H. Sebastian Seung | |
---|---|
Citizenship | American |
Education | Harvard University (B.A., PhD) Hebrew University of Jerusalem (PostDoc) |
Known for | Connectome theory Non-negative matrix factorization Corporate President of Samsung Electronics Head of Samsung Research |
Children | 3 daughters |
Awards | Sloan Fellowship |
Scientific career | |
Fields | Neuroscience physics |
Institutions | Princeton University MIT Bell Labs |
Thesis | Physics of Lines and Surfaces (1990) |
Doctoral advisor | David Robert Nelson |
Korean name | |
Hangul | 승현준 |
Hanja | |
Revised Romanization | Seung Hyeonjun |
McCune–Reischauer | Sŭng Hyŏnchun |
Website | http://seunglab.org/ |
Hyunjune Sebastian Seung (English: /sung/ or [səŋ]; Korean: 승현준; Hanja: 承現峻)[1][2] is President at Samsung Electronics & Head of Samsung Research and Anthony B. Evnin Professor in the Princeton Neuroscience Institute and Department of Computer Science.
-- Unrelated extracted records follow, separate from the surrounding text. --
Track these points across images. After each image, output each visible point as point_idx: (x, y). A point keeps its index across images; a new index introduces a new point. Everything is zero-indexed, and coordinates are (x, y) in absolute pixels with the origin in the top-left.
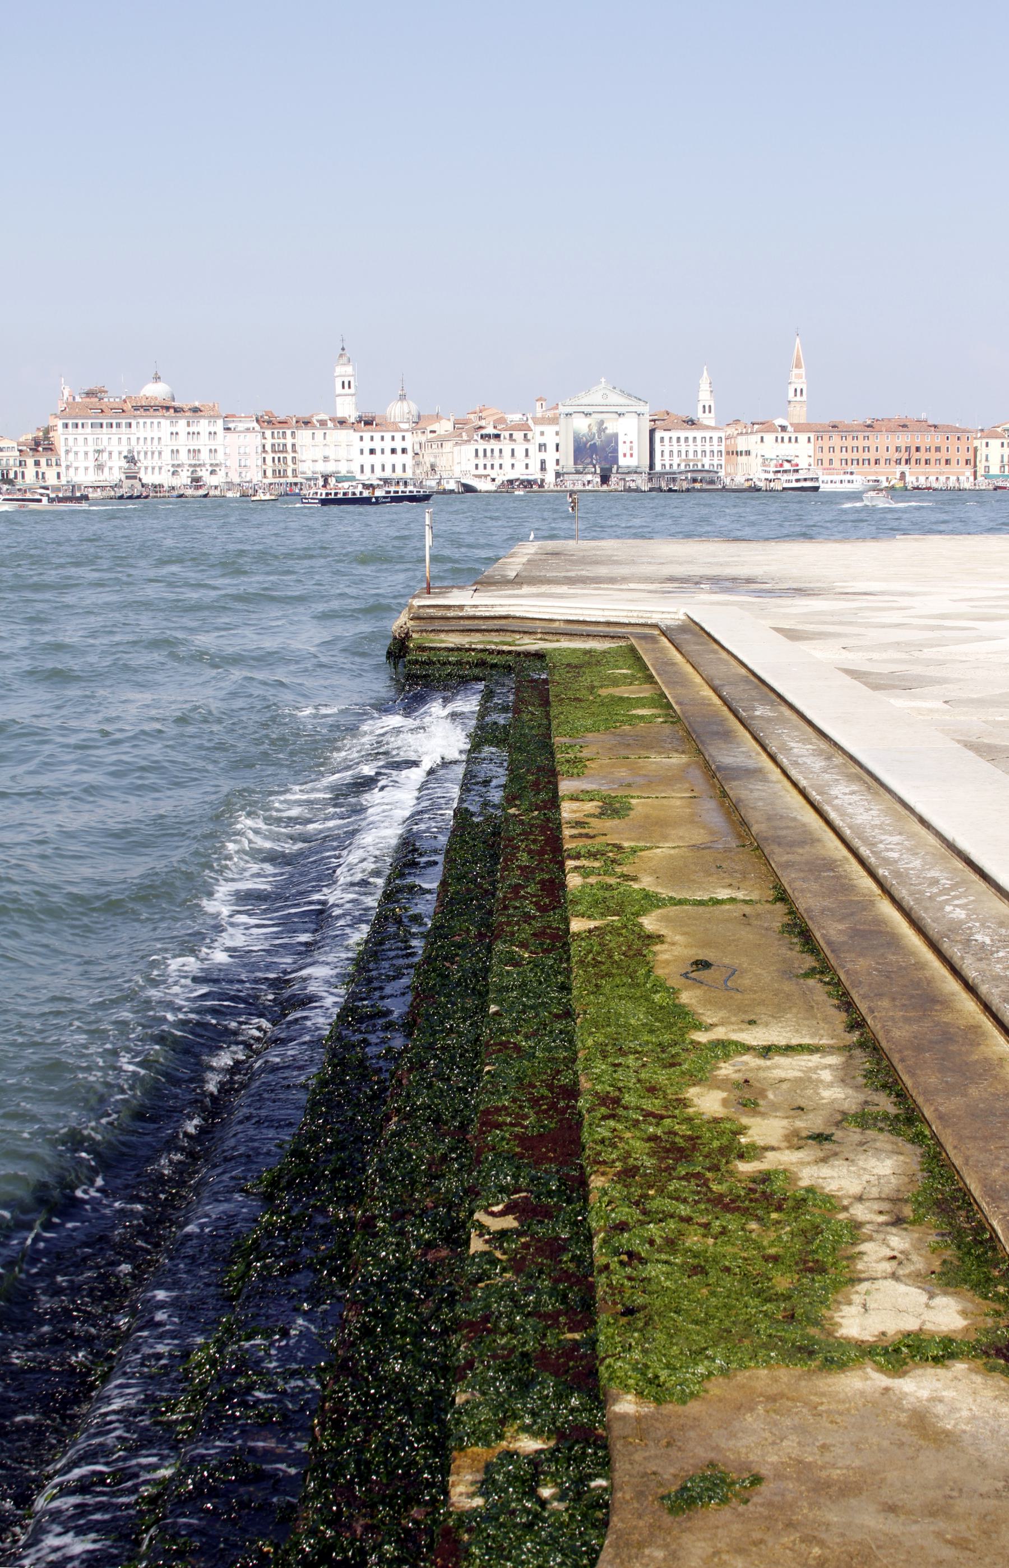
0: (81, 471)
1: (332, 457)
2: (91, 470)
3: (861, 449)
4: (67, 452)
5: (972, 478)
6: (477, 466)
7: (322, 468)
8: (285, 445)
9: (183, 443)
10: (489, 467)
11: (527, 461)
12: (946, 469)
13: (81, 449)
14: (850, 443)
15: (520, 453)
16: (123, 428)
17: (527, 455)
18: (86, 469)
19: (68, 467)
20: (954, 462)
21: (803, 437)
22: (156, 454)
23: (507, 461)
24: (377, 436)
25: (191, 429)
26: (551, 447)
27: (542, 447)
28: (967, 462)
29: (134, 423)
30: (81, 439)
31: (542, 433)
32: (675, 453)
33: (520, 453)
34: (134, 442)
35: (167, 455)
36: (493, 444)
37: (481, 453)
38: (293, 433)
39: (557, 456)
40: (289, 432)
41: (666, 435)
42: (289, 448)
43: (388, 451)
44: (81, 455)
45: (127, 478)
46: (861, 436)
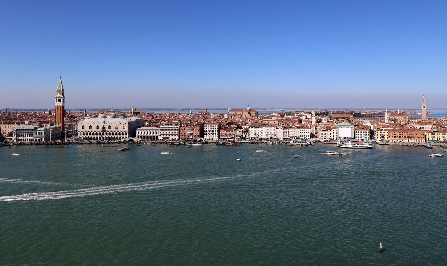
0: (252, 135)
1: (295, 134)
2: (254, 135)
3: (399, 134)
4: (250, 132)
5: (425, 141)
6: (321, 136)
7: (293, 135)
8: (287, 131)
9: (269, 131)
10: (323, 136)
11: (331, 135)
12: (419, 139)
13: (252, 132)
14: (396, 133)
15: (329, 134)
16: (259, 128)
17: (330, 134)
18: (253, 135)
19: (250, 135)
20: (420, 137)
21: (386, 132)
22: (265, 133)
23: (327, 135)
24: (304, 130)
25: (271, 129)
26: (335, 133)
27: (333, 133)
28: (424, 137)
29: (261, 127)
30: (252, 130)
31: (333, 130)
32: (359, 135)
33: (329, 134)
34: (261, 131)
35: (266, 133)
36: (325, 132)
37: (322, 134)
38: (288, 129)
39: (336, 134)
40: (288, 129)
41: (358, 131)
42: (288, 132)
43: (304, 133)
44: (252, 133)
45: (257, 138)
46: (399, 132)
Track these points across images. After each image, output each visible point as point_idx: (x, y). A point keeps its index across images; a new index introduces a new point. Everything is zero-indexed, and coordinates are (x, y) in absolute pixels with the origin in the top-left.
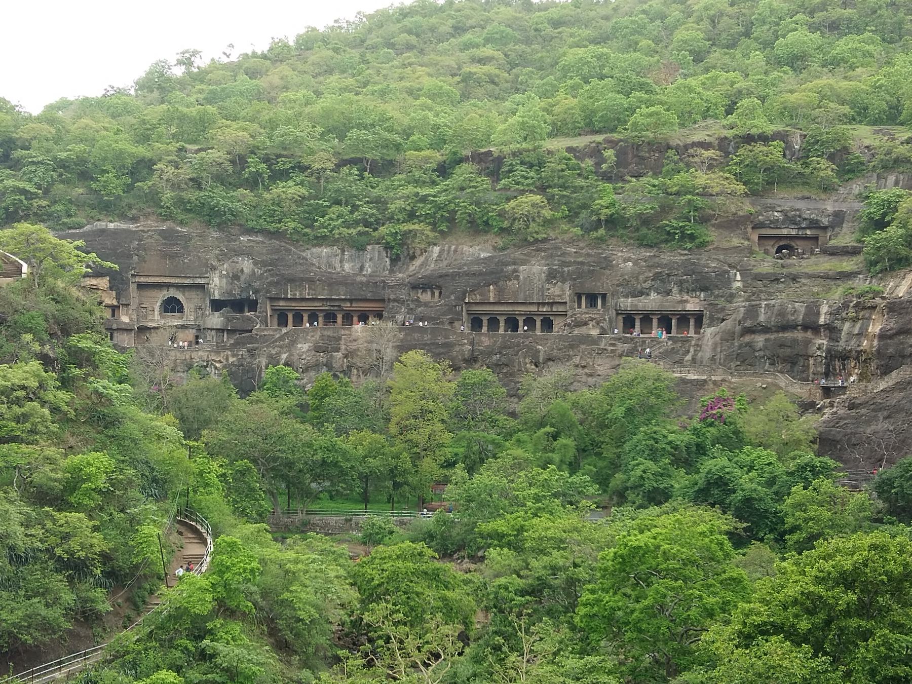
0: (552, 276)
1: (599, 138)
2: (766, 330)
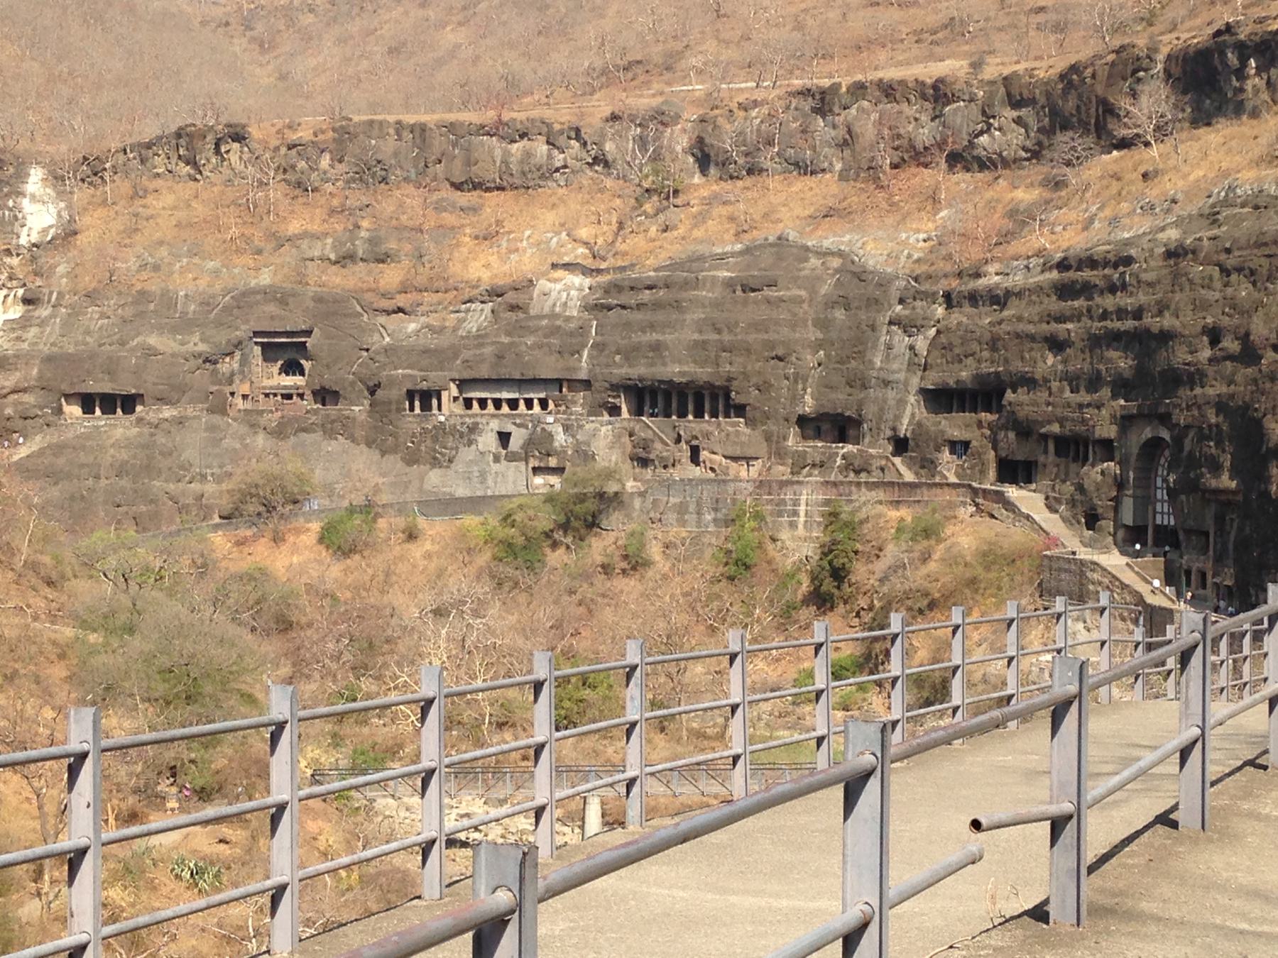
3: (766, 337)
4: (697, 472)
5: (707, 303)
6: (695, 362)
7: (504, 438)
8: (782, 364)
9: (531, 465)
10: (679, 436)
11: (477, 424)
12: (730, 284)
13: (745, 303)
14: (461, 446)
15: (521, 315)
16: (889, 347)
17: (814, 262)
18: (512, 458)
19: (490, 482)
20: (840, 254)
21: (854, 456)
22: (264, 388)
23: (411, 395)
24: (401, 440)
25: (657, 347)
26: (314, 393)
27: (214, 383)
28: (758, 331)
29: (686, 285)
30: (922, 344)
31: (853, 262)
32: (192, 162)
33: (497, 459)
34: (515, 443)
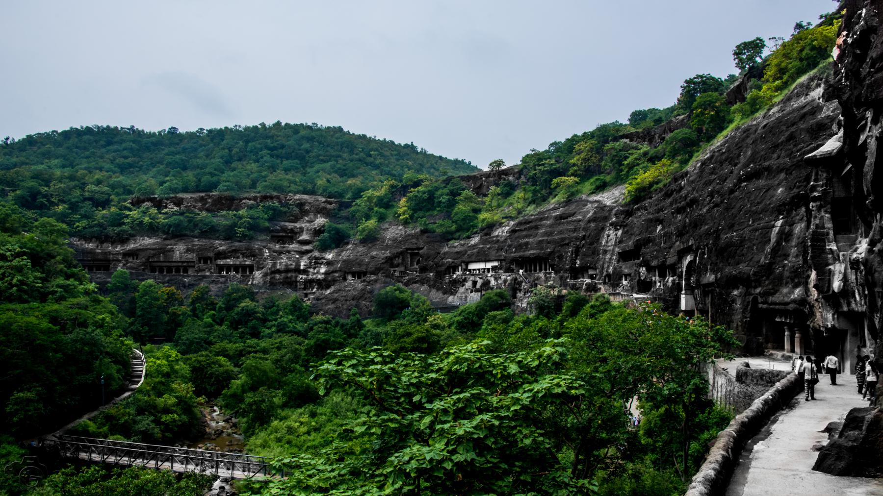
0: (188, 250)
1: (203, 194)
2: (279, 272)
3: (563, 236)
16: (609, 236)
17: (589, 205)
25: (527, 244)
30: (620, 233)
34: (478, 286)
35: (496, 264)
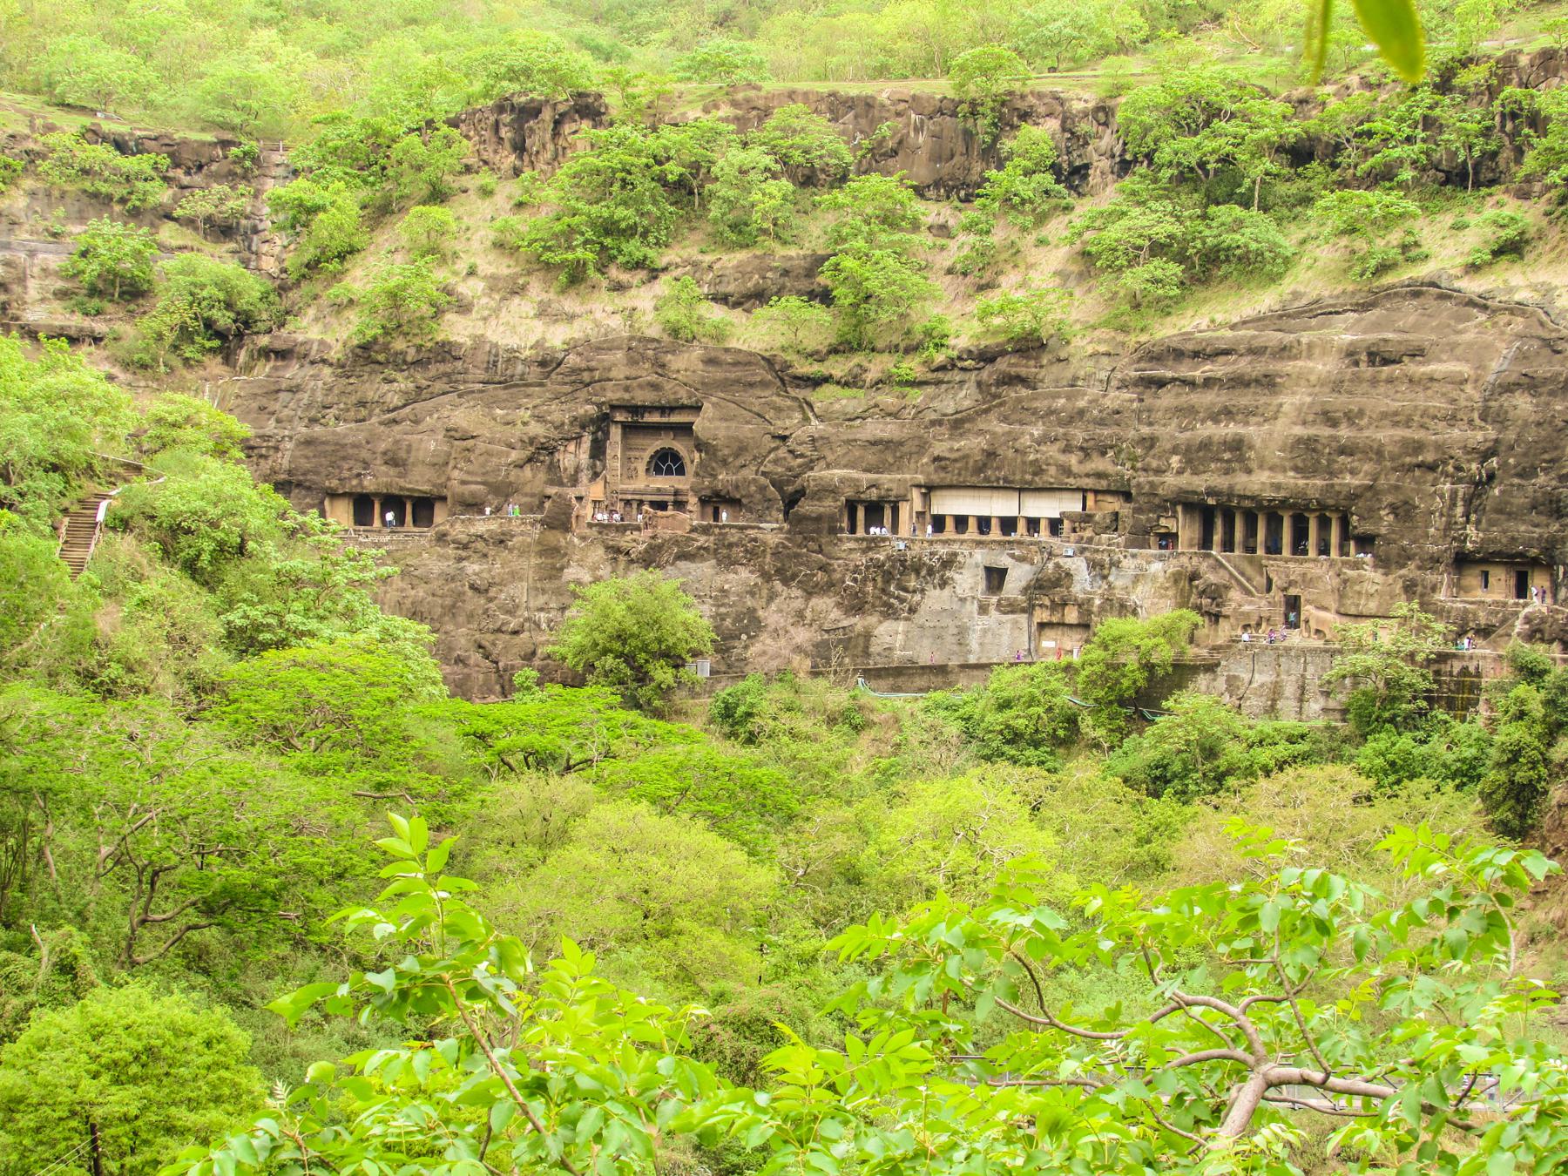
3: (1407, 433)
4: (1296, 638)
5: (1313, 378)
6: (1296, 469)
7: (995, 577)
8: (1430, 477)
9: (1036, 620)
10: (1270, 581)
11: (955, 554)
12: (1351, 354)
13: (1374, 382)
14: (929, 587)
15: (1024, 392)
18: (1010, 608)
19: (973, 642)
20: (1518, 309)
21: (1543, 620)
22: (624, 492)
23: (851, 506)
24: (837, 576)
25: (1237, 446)
26: (703, 502)
27: (551, 483)
28: (1396, 424)
29: (1283, 352)
31: (1542, 324)
32: (520, 148)
33: (983, 609)
35: (1073, 505)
Seung has done influential research in both computer science and neuroscience.[3] He has helped pioneer the new field of connectomics, "developing new computational technologies for mapping the connections between neurons," and has been described as the cartographer of the brain.[4][5]
Since 2014, he has been a professor in computer science and neuroscience at Princeton University's Neuroscience Institute at the Jeff Bezos Center in Neural Dynamics, where he directs the Seung Labs.[6] Before, he worked at the Massachusetts Institute of Technology as a full professor in computational neuroscience in the Department of Brain and Cognitive Sciences and as a professor in physics.
In the industry, he was a research scientist at the Bell Labs and an Investigator of the Howard Hughes Medical Institute.[7] Since 2015, he has joined the board of advisors for Nara Logics, an MIT-based startup specializing in brain research and big data.[8] Since 2018, he was hired as the Chief Research Scientist at Samsung.[9][10]
He is most well known as a proponent of connectomics through his Ted talk "I am my Connectome" and his book Connectome which was named top 10 nonfiction books of the year 2012 by the Wall Street Journal and has been translated into dozens of languages.[11]
He has also founded EyeWire, an online computer game that mobilizes social computing and machine learning on a mission to map the human brain. It has attracted hundreds of thousands of users from over a hundred countries, and it has recently partnered with KT Corporation to help spread the scientific mission and attract more players to the cause.
Seung is also known for his 1999 joint work on non-negative matrix factorization, an important algorithm used in AI and data science.[12]